A mutation from G ➡ A causes a protein to lose its activity. Which level of protein structure is most likely affected and how?
Point mutation is called mutation in a gene in which one base pair in the DNA sequence is altered. Such that in above example G is mutated or altered to A.
There are two types of point mutations:
– transition mutations
– transversion mutations.
As above example in question shows example of transition. It is a point mutation that changes a purine nucleotide to another purine (A to G) or a pyrimidine nucleotide to another pyrimidine (C to T).
In translation, RNA copied from DNA is transformed to amino acids during protein synthesis, point mutations appear as modifications in the final protein product.
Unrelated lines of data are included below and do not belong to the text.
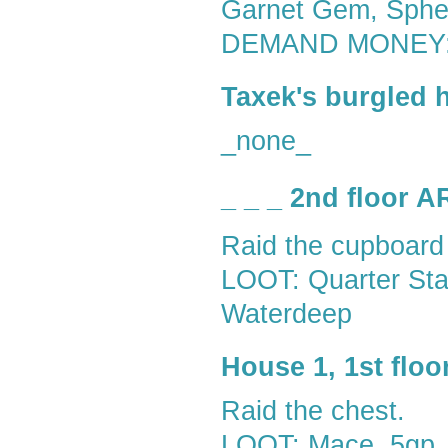
Garnet Gem, Sph
DEMAND MONEY:
Taxek's burgled 
_none_
_ _ _ 2nd floor 
Raid the cupboard
LOOT: Quarter Staf
Waterdeep
House 1, 1st flo
Raid the chest.
LOOT: Mace, 5gp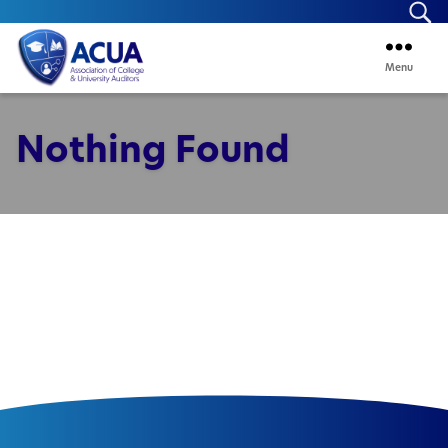
Se
Menu
ACUA
Nothing Found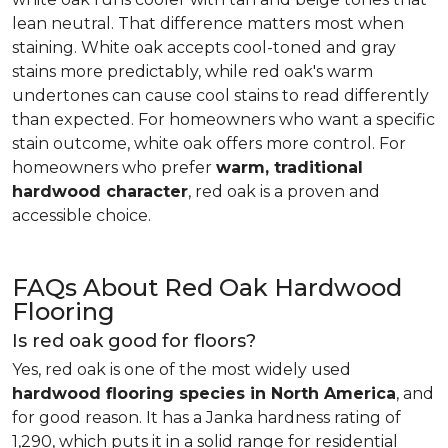
lean neutral. That difference matters most when
staining. White oak accepts cool-toned and gray
stains more predictably, while red oak's warm
undertones can cause cool stains to read differently
than expected. For homeowners who want a specific
stain outcome, white oak offers more control. For
homeowners who prefer
warm, traditional
hardwood character
, red oak is a proven and
accessible choice.
FAQs About Red Oak Hardwood
Flooring
Is red oak good for floors?
Yes, red oak is one of the most widely used
hardwood flooring species in North America
, and
for good reason. It has a Janka hardness rating of
1,290, which puts it in a solid range for residential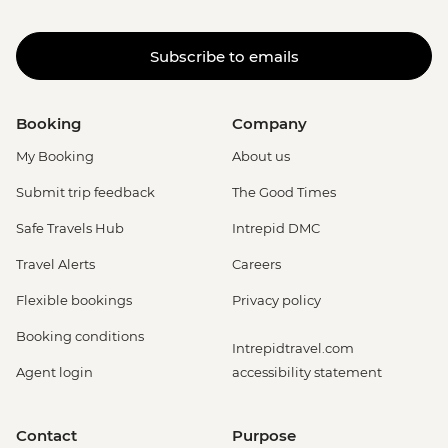
Subscribe to emails
Booking
Company
My Booking
About us
Submit trip feedback
The Good Times
Safe Travels Hub
Intrepid DMC
Travel Alerts
Careers
Flexible bookings
Privacy policy
Booking conditions
Intrepidtravel.com
Agent login
accessibility statement
Contact
Purpose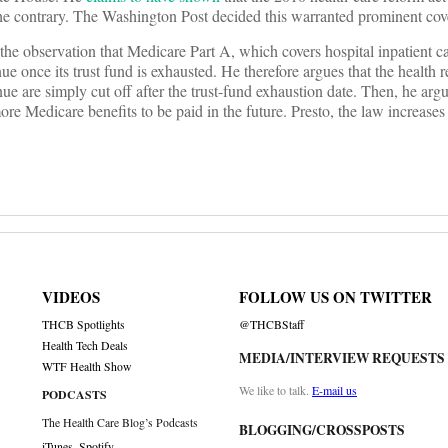
o the contrary. The Washington Post decided this warranted prominent cov
the observation that Medicare Part A, which covers hospital inpatient ca
once its trust fund is exhausted. He therefore argues that the health re
 are simply cut off after the trust-fund exhaustion date. Then, he argu
 more Medicare benefits to be paid in the future. Presto, the law increases 
VIDEOS
FOLLOW US ON TWITTER
THCB Spotlights
@THCBStaff
Health Tech Deals
MEDIA/INTERVIEW REQUESTS
WTF Health Show
We like to talk.
E-mail us
PODCASTS
The Health Care Blog’s Podcasts
BLOGGING/CROSSPOSTS
iTunes
,
Spotify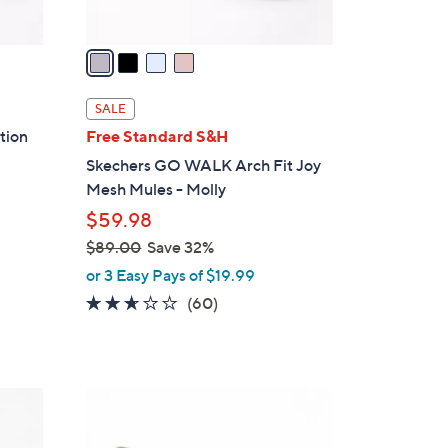
A
v
a
i
l
SALE
a
ition
Free Standard S&H
b
Skechers GO WALK Arch Fit Joy
l
Mesh Mules - Molly
e
$59.98
$89.00
Save 32%
,
or 3 Easy Pays of $19.99
w
2.5
60
(60)
a
of
Reviews
s
5
,
Stars
$
5
8
C
9
o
Thus, there exist useful groupings for factor mutations. These groupings are divided into :
How they affect protein structure:
Silent mutations bring about a brand new codon (a triplet nucleotide series in RNA) that codes for the identical amino acid because the wild kind codon in that function. In a few silent mutations the codon codes for a unique amino acid that happens to have the same houses because the amino acid produced by the wild type codon.
Missense mutations contain substitutions that result in functionally extraordinary amino acids; those can cause alteration or lack of protein feature.
Nonsense mutations, which might be a intense kind of base substitution, bring about a prevent codon in a role wherein there was no longer one earlier than, which reasons the untimely termination of protein synthesis and, more than probably, a complete lack of function within the finished protein.